Every entry below must be retyped exactly, and the pictures must be left out.

== == ==

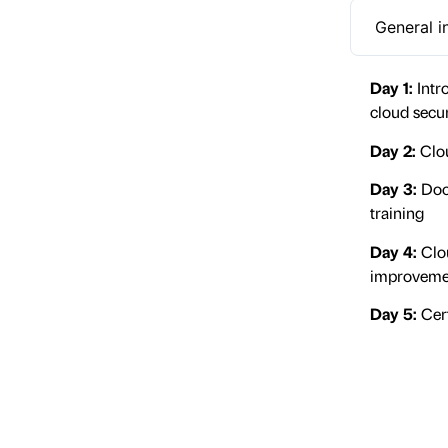
General i
Day 1:
Intr
cloud secu
Day 2:
Clou
Day 3:
Doc
training
Day 4:
Clou
improveme
Day 5:
Cert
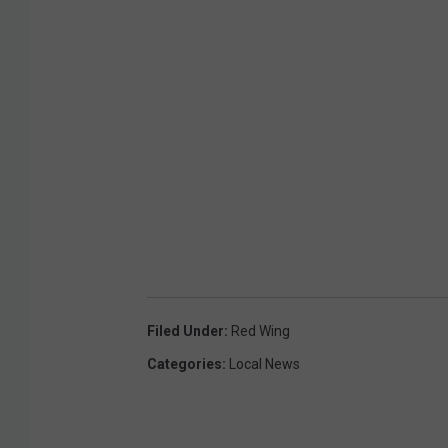
Filed Under
:
Red Wing
Categories
:
Local News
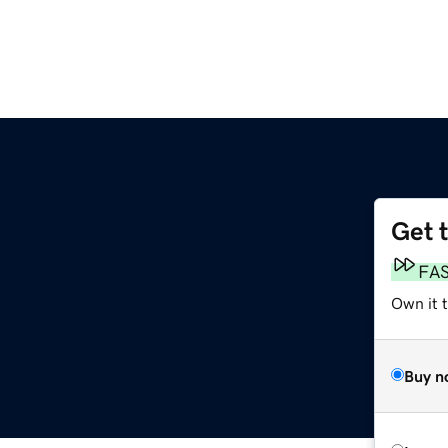
Get 
FA
Own it t
Buy n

== == ==

Output of the task →
General i
Day 1:
Intr
cloud secu
Day 2:
Clou
Day 3:
Doc
training
Day 4:
Clou
improveme
Day 5:
Cert
Filed Under
:
Red Wing
Categories
:
Local News
Get 
FA
Own it t
Buy n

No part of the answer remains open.